Wednesday, April 15, 2020

"This clothing, once ours and now lost and the object of our search in any earthly clothing that we wear"

United States Holocaust Memorial Museum
This stripping (Entkleidung) of the body, "This 'uncovering [(Aufdeckung)]' of the body that caused its 'naked corporeality' to become visible, this pitilessly savage exposure [(schonunglos Entblößung)] of the body with all of the marks of its sexuality—which, as a consequence of sin becomes visible to the 'eyes' now 'opened'—can only be comprehended on the assumption that before the Fall into sin [there] was 'covered [(bedecken)]' what is now 'uncovered [(aufgedeckt)]', that [there] was veiled and clothed [(verhüllt und bekleidet)] what is now exposed and stripped [(enthüllt und entkleidet)]."

     Erik Peterson, "Theologie des Kleides." Benediktinische Monatschrift 16, no. 9 (1934):  348 (347-346).  Note the date.  Here is the 1993 Dom Hugh Gilbert translation of this into English in Communio, onto which I was put by Sara Koenig:
     This uncovering of the body, manifesting its 'naked bodiliness,' this pitiless exposure of the body and of all the marks of its sexuality, now visible to the 'opened eyes' as a consequence of the first sin, can be understood only once it is accepted that what came to be 'uncovered' was 'covered' prior to the Fall, and that what was now revealed and undressed had previously been concealed and clothed.  The body was man’s in a different way before the Fall, because man was God’s in a different way.  The 'disturbance' of human nature through the Fall led to the 'uncovering' of the body and to the realization of its 'nakedness.'  Before the Fall man belonged to God in such a way that the body—albeit not dressed in any human clothes—was still not 'naked.'  This 'non-nakedness' of the body, along with its unclothedness, is explained by the fact that supernatural grace covered the human person like a garment.  Man did not simply stand in the light of the divine glory; he was actually clothed with it.  But through sin man lost this divine glory, and when we see him now, we see a body without divine glory:  naked in the sense of the purely physical, stripped down to what is merely functional; a body lacking nobility, now that the divine glory which had enveloped and ultimately dignified it was no more. . . .
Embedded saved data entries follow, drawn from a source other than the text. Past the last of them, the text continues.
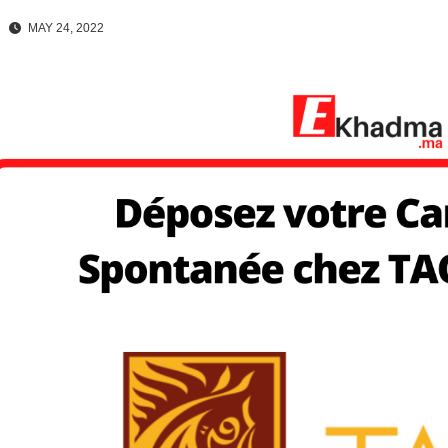
MAY 24, 2022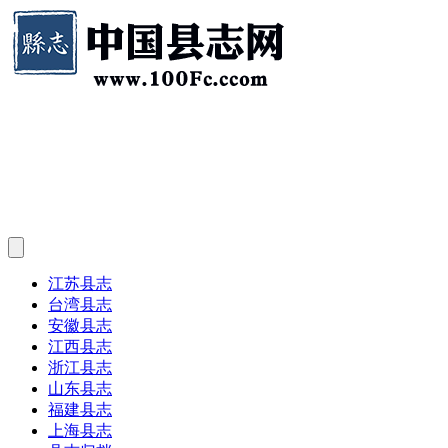
江苏县志
台湾县志
安徽县志
江西县志
浙江县志
山东县志
福建县志
上海县志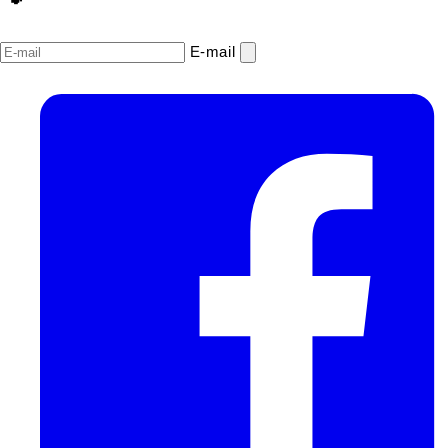
E‑mail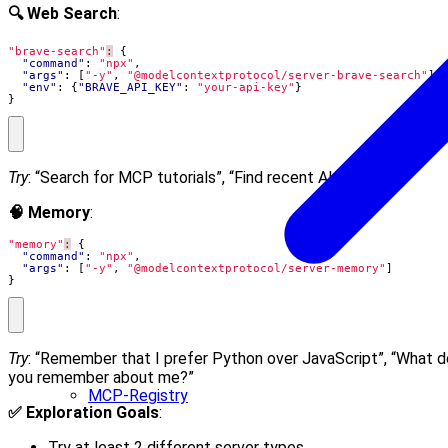
🔍 Web Search
:
"brave-search"
:
{
"command"
:
"npx"
,
"args"
:
[
"-y"
,
"@modelcontextprotocol/server-brave-search"
],
"env"
:
{
"BRAVE_API_KEY"
:
"your-api-key"
}
}
Try
: “Search for MCP tutorials”, “Find recent AI news”
🧠 Memory
:
"memory"
:
{
"command"
:
"npx"
,
"args"
:
[
"-y"
,
"@modelcontextprotocol/server-memory"
]
}
Try
: “Remember that I prefer Python over JavaScript”, “What d
you remember about me?”
MCP-Registry
✅ Exploration Goals
:
Try at least 2 different server types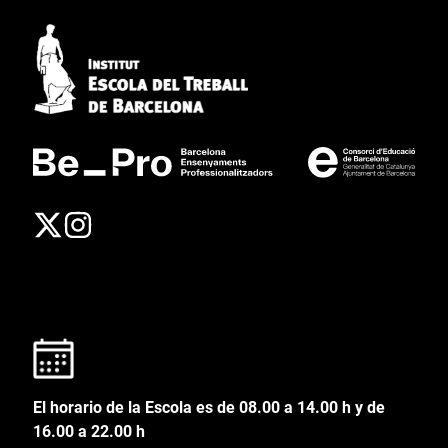
El horario de la Escola es de 08.00 a 14.00 h y de
16.00 a 22.00 h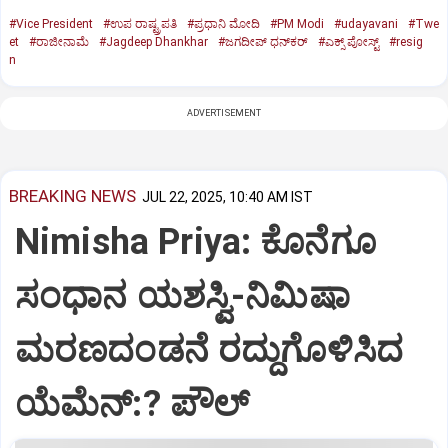
#Vice President
#ಉಪ ರಾಷ್ಟ್ರಪತಿ
#ಪ್ರಧಾನಿ ಮೋದಿ
#PM Modi
#udayavani
#Twe
et
#ರಾಜೀನಾಮೆ
#Jagdeep Dhankhar
#ಜಗದೀಪ್‌ ಧನ್‌ಕರ್‌
#ಎಕ್ಸ್‌ ಪೋಸ್ಟ್
#resig
n
ADVERTISEMENT
BREAKING NEWS
JUL 22, 2025, 10:40 AM IST
Nimisha Priya: ಕೊನೆಗೂ
ಸಂಧಾನ ಯಶಸ್ವಿ-ನಿಮಿಷಾ
ಮರಣದಂಡನೆ ರದ್ದುಗೊಳಿಸಿದ
ಯೆಮೆನ್:? ಪೌಲ್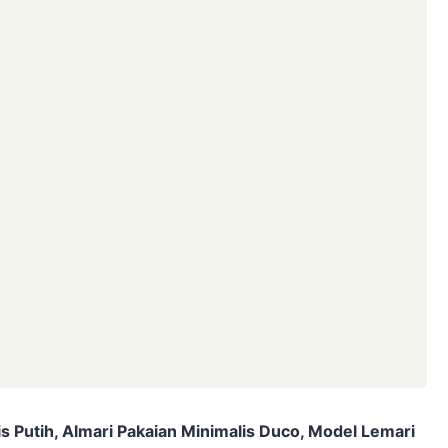
is Putih, Almari Pakaian Minimalis Duco, Model Lemari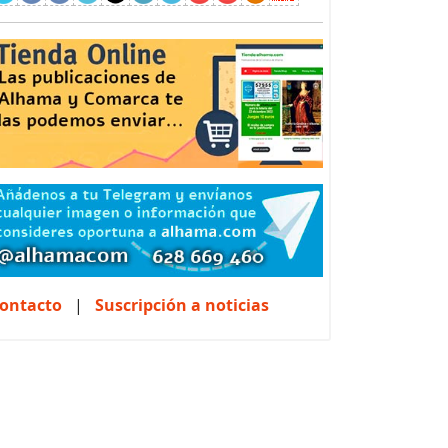
ontacto
|
Suscripción a noticias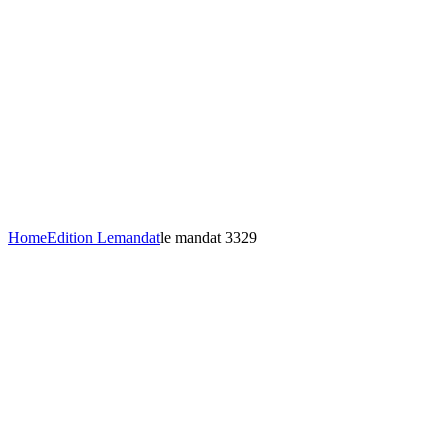
Home
Edition Lemandat
le mandat 3329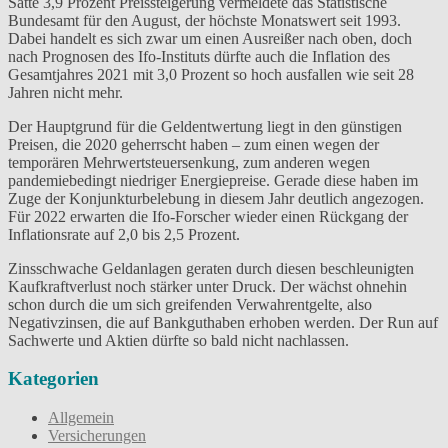
Satte 3,9 Prozent Preissteigerung vermeldete das Statistische
Bundesamt für den August, der höchste Monatswert seit 1993.
Dabei handelt es sich zwar um einen Ausreißer nach oben, doch
nach Prognosen des Ifo-Instituts dürfte auch die Inflation des
Gesamtjahres 2021 mit 3,0 Prozent so hoch ausfallen wie seit 28
Jahren nicht mehr.
Der Hauptgrund für die Geldentwertung liegt in den günstigen
Preisen, die 2020 geherrscht haben – zum einen wegen der
temporären Mehrwertsteuersenkung, zum anderen wegen
pandemiebedingt niedriger Energiepreise. Gerade diese haben im
Zuge der Konjunkturbelebung in diesem Jahr deutlich angezogen.
Für 2022 erwarten die Ifo-Forscher wieder einen Rückgang der
Inflationsrate auf 2,0 bis 2,5 Prozent.
Zinsschwache Geldanlagen geraten durch diesen beschleunigten
Kaufkraftverlust noch stärker unter Druck. Der wächst ohnehin
schon durch die um sich greifenden Verwahrentgelte, also
Negativzinsen, die auf Bankguthaben erhoben werden. Der Run auf
Sachwerte und Aktien dürfte so bald nicht nachlassen.
Kategorien
Allgemein
Versicherungen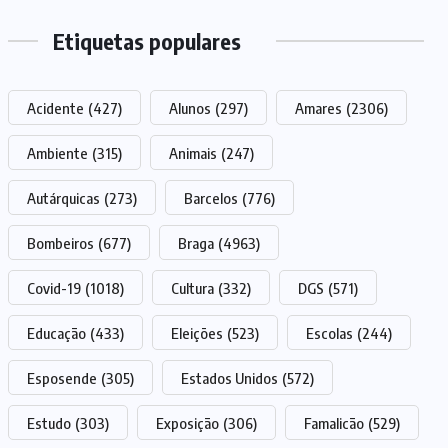
Etiquetas populares
Acidente
(427)
Alunos
(297)
Amares
(2306)
Ambiente
(315)
Animais
(247)
Autárquicas
(273)
Barcelos
(776)
Bombeiros
(677)
Braga
(4963)
Covid-19
(1018)
Cultura
(332)
DGS
(571)
Educação
(433)
Eleições
(523)
Escolas
(244)
Esposende
(305)
Estados Unidos
(572)
Estudo
(303)
Exposição
(306)
Famalicão
(529)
. . . The forfeiture of the garment of divine glory exposes not his 'unclothed' nature, but his nature as 'stripped,' the 'nakedness' of which becomes apparent in 'shame.'
. . . It may seem grotesquely inappropriate that man should have reacted to the Fall simply by covering his physical shame.  But . . . in the apparent inappropriateness of a biblical account which connects a 'Fall' which had occurred in the very center of the human person with the covering up of physical shame, there is expressed the truth that just as grace presupposes nature, so too the loss of grace exposes a stripping of nature in the whole of man's being.  He who a little while before had been clothed like an angel in divine glory must now cover the nakedness of his body with fig leaves.
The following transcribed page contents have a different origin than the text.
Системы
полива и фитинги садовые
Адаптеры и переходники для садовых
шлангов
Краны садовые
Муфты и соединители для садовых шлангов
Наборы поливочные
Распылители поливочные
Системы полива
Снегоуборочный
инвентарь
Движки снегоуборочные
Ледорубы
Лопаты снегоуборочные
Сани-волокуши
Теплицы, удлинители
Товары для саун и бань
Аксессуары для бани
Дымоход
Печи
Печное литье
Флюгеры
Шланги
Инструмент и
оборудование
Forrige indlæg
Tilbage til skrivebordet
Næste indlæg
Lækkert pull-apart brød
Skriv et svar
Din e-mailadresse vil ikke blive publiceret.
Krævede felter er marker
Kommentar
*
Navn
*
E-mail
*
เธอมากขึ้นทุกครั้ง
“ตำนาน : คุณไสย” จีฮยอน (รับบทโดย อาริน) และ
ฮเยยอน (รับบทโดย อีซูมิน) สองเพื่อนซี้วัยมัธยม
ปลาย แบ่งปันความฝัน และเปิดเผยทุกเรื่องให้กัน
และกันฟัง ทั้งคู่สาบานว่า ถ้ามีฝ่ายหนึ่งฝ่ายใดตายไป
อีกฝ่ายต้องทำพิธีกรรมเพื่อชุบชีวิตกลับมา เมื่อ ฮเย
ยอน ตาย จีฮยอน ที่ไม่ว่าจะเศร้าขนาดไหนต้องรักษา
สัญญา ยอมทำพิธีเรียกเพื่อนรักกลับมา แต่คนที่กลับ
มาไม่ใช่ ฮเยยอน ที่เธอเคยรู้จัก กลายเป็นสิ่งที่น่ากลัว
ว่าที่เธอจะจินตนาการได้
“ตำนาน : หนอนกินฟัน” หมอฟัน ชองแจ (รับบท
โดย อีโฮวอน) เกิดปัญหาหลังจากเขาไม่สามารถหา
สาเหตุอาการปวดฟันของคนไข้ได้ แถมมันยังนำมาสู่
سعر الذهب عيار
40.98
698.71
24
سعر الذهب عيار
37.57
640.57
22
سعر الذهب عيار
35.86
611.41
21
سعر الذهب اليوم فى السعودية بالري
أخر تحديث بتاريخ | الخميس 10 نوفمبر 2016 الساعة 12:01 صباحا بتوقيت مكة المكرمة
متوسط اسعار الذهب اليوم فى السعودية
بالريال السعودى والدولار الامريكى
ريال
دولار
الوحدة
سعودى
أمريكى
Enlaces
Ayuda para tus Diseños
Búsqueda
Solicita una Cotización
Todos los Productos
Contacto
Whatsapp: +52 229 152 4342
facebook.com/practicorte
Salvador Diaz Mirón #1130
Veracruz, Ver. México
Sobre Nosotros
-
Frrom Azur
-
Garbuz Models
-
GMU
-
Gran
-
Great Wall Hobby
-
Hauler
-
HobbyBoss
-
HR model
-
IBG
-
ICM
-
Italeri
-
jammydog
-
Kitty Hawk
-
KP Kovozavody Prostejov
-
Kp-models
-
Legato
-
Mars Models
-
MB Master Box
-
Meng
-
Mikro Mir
. . . the clothing worn by fallen man is a remembering of the lost clothing worn by man in Paradise.  So living a memory, indeed, is it that every new change in fashion—which we adopt so willingly because it promises a new beginning of self-understanding—is, in fact, merely a reviving of our hope for that lost clothing which alone can signify what we are and can make our 'dignity' visible.